Eine Position, die Scherer zurückweist, sich dabei aber auf Aussagen des Arztes und seiner Helferin verlassen muss. Die hätten versichert, nicht nur schriftliche, sondern auch eine Vielzahl telefonischer Zahlungszusagen von den Kassen erhalten zu haben.

Die KV selber hatte schon vor Jahren wegen der Budgetüberschreitungen ein Disziplinarverfahren gegen den Arzt eröffnet. Das ruhe aber, weil der Arzt auf die Kostenübernahme-Zusagen verwiesen habe.

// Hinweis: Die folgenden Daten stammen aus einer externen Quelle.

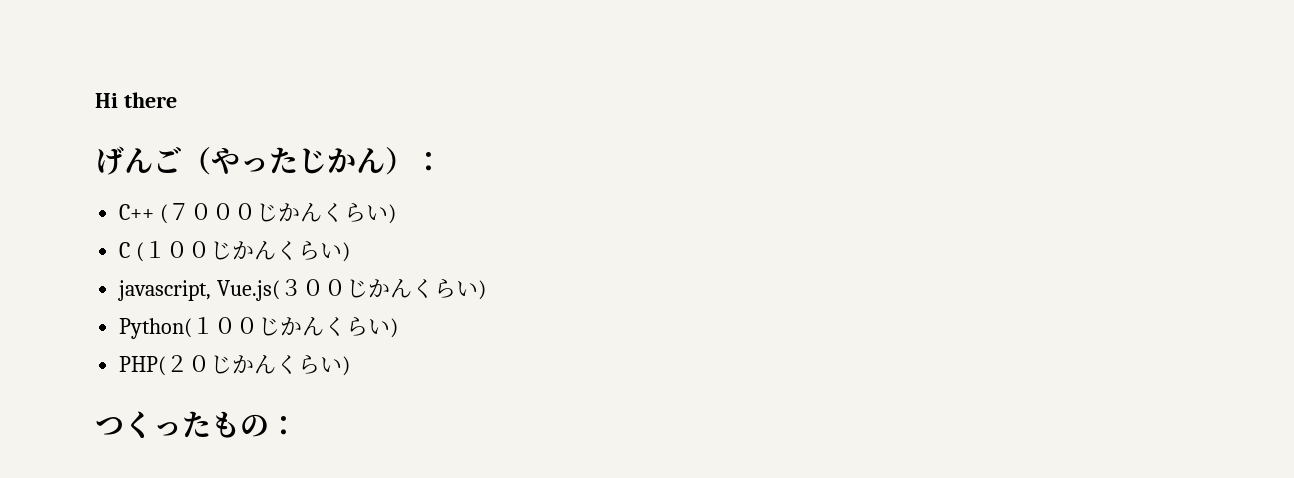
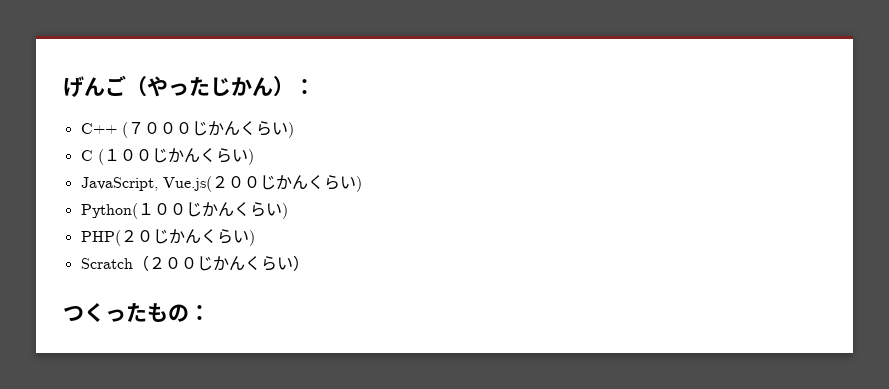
[95,92,177,108] Hi there // -> (63, 86) none
[118,279,303,301] javascript, Vue.js(３ -> [80,176,228,192] JavaScript, Vue.js(２
(351, 366) none -> [80,255,309,271] // Scratch（２００じかんくらい）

Man habe ihm zwar geraten, mit der Verschreibung von Immunglobulinen aufzuhören, darauf habe er mit dem Hinweis auf Behandlungserfolge gesagt: „Ich kann nicht anders.“

In Richtung der Patienten gibt Scherer Ratschläge, was Off-Label-Verordnungen zum Beispiel auch bei Krebserkrankungen angeht: „Wenn der Arzt die Behandlung für medizinisch sinnvoll hält, muss der Patient seine Kasse fragen, ob sie die Kosten übernimmt und sich das schriftlich geben lassen.“ Den Ärzten rät er das Gleiche. Zusätzlich müssten sie die medizinische Notwendigkeit und die Ausnahmesituation des Patienten dokumentieren.

Die Bedingungen für Off-label-Verschreibungen
Grundsätzlich haben das Bundessozialgericht 2002 und das Bundesverfassungsgericht 2005 enge Kriterien für den Off-label-use festgelegt und damit, wann die entsprechenden Medikamente ausnahmsweise von den Kassen bezahlt werden müssen. Darunter sind:
– Es liegt eine lebensbedrohliche oder regelmäßig tödlich verlaufende Erkrankung vor.
– Eine allgemein anerkannte, dem medizinischen Standard entsprechende Therapie steht nicht zur Verfügung. 
– Es besteht eine „auf Indizien beruhende, nicht ganz fernliegende Aussicht auf Heilung oder wenigstens auf eine spürbare positive Einwirkung auf den Krankheitsverlauf". – Es dürfen nur – wenn auch nicht für die zu behandelnde Krankheit – zugelassene Medikamente eingesetzt werden.

Das Bundesinstitut für Arzneimittel und Medizinprodukte hat keinen Überblick darüber, wie viel und wie oft Off-label-Präparate verschrieben werden. Das unterliege der ärztlichen Therapiefreiheit. Man bevorzuge „jedoch eindeutig den Einsatz von zugelassenen Arzneimitteln gemäß ihrer jeweiligen Zulassungsbedingungen“. Während für die Anwendung für zugelassene Zwecke hinreichend Daten zur Wirksamkeit und Verträglichkeit vorlägen und entsprechend ein behördlich geprüftes und bestätigtes positives Nutzen-Risiko-Verhältnis bestehe, sei das bei Anwendung zugelassener Arzneimittel außerhalb ihrer Zulassungsbedingungen häufig nicht der Fall.